Please quote the records below word for word, from the first line through the line that contains "షాకింగ్ న్యూస్.. ఆండ్రాయిడ్ ఫోన్లలో గూగుల్", and include both of those lines.

Start of Block

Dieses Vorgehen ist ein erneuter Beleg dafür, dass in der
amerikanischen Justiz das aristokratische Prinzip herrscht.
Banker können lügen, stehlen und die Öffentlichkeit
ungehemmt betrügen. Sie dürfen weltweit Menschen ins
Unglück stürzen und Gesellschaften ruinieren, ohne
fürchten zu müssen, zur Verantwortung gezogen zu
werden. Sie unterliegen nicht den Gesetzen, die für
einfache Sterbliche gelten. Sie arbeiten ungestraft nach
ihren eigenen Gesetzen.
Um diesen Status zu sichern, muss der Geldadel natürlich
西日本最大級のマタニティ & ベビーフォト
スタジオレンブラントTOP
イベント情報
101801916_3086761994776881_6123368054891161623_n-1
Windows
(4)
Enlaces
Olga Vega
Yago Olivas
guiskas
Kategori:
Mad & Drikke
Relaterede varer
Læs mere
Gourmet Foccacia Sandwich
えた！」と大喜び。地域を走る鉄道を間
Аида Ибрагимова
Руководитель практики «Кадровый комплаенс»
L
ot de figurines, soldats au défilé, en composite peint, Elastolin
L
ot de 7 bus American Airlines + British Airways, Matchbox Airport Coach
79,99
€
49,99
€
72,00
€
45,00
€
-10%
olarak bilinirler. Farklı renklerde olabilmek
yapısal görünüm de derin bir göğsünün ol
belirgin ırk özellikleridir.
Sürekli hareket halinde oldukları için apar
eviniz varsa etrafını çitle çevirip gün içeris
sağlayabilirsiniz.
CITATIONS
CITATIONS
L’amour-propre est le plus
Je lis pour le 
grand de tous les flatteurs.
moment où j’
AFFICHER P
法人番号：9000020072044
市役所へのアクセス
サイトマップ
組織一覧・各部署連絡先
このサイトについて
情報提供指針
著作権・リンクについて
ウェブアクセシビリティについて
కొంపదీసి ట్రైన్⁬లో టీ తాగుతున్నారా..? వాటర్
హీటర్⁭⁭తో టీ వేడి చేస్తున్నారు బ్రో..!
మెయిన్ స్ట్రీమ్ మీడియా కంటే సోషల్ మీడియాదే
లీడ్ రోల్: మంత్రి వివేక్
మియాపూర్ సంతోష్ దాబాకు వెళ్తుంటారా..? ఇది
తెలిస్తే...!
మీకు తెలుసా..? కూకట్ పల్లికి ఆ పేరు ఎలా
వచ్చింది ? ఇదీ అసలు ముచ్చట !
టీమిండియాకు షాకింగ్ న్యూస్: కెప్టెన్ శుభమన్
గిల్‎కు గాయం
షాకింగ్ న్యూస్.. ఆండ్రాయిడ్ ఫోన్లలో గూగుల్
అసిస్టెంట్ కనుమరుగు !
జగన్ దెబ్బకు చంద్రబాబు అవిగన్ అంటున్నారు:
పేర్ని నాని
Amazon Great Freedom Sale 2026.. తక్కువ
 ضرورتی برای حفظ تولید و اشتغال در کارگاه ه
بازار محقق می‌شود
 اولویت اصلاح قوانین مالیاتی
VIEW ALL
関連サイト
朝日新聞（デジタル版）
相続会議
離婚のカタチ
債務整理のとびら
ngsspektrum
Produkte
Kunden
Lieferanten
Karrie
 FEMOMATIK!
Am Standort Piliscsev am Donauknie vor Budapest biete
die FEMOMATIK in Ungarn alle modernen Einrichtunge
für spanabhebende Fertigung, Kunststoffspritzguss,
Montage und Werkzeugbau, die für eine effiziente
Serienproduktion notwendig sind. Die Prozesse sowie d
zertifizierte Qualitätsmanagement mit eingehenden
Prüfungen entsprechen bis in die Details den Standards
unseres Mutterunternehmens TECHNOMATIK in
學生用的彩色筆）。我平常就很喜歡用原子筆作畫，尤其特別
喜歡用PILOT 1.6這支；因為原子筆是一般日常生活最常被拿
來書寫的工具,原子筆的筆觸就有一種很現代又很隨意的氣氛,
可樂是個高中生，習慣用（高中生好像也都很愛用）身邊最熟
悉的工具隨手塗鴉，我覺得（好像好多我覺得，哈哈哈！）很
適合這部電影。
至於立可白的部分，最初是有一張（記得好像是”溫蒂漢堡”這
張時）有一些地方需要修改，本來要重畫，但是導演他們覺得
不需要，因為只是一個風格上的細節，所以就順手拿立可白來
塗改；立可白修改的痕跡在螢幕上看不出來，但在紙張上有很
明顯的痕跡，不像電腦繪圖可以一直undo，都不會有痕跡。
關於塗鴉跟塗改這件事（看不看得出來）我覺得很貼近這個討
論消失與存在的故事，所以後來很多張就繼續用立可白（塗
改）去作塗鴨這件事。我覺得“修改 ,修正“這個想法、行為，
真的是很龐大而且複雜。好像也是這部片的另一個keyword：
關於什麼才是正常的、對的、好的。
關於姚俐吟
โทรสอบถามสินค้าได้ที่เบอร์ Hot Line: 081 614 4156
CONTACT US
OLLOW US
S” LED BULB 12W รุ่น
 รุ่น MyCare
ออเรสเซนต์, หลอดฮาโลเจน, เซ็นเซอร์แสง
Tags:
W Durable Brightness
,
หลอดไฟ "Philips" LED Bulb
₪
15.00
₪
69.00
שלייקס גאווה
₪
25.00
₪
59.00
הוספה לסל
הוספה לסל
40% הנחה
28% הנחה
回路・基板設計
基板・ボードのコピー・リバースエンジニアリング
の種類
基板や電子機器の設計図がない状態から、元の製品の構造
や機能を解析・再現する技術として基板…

End of Block

__ANSWER TO THIS PROBLEM__:
Dieses Vorgehen ist ein erneuter Beleg dafür, dass in der
amerikanischen Justiz das aristokratische Prinzip herrscht.
Banker können lügen, stehlen und die Öffentlichkeit
ungehemmt betrügen. Sie dürfen weltweit Menschen ins
Unglück stürzen und Gesellschaften ruinieren, ohne
fürchten zu müssen, zur Verantwortung gezogen zu
werden. Sie unterliegen nicht den Gesetzen, die für
einfache Sterbliche gelten. Sie arbeiten ungestraft nach
ihren eigenen Gesetzen.
Um diesen Status zu sichern, muss der Geldadel natürlich
西日本最大級のマタニティ & ベビーフォト
スタジオレンブラントTOP
イベント情報
101801916_3086761994776881_6123368054891161623_n-1
Windows
(4)
Enlaces
Olga Vega
Yago Olivas
guiskas
Kategori:
Mad & Drikke
Relaterede varer
Læs mere
Gourmet Foccacia Sandwich
えた！」と大喜び。地域を走る鉄道を間
Аида Ибрагимова
Руководитель практики «Кадровый комплаенс»
L
ot de figurines, soldats au défilé, en composite peint, Elastolin
L
ot de 7 bus American Airlines + British Airways, Matchbox Airport Coach
79,99
€
49,99
€
72,00
€
45,00
€
-10%
olarak bilinirler. Farklı renklerde olabilmek
yapısal görünüm de derin bir göğsünün ol
belirgin ırk özellikleridir.
Sürekli hareket halinde oldukları için apar
eviniz varsa etrafını çitle çevirip gün içeris
sağlayabilirsiniz.
CITATIONS
CITATIONS
L’amour-propre est le plus
Je lis pour le 
grand de tous les flatteurs.
moment où j’
AFFICHER P
法人番号：9000020072044
市役所へのアクセス
サイトマップ
組織一覧・各部署連絡先
このサイトについて
情報提供指針
著作権・リンクについて
ウェブアクセシビリティについて
కొంపదీసి ట్రైన్⁬లో టీ తాగుతున్నారా..? వాటర్
హీటర్⁭⁭తో టీ వేడి చేస్తున్నారు బ్రో..!
మెయిన్ స్ట్రీమ్ మీడియా కంటే సోషల్ మీడియాదే
లీడ్ రోల్: మంత్రి వివేక్
మియాపూర్ సంతోష్ దాబాకు వెళ్తుంటారా..? ఇది
తెలిస్తే...!
మీకు తెలుసా..? కూకట్ పల్లికి ఆ పేరు ఎలా
వచ్చింది ? ఇదీ అసలు ముచ్చట !
టీమిండియాకు షాకింగ్ న్యూస్: కెప్టెన్ శుభమన్
గిల్‎కు గాయం
షాకింగ్ న్యూస్.. ఆండ్రాయిడ్ ఫోన్లలో గూగుల్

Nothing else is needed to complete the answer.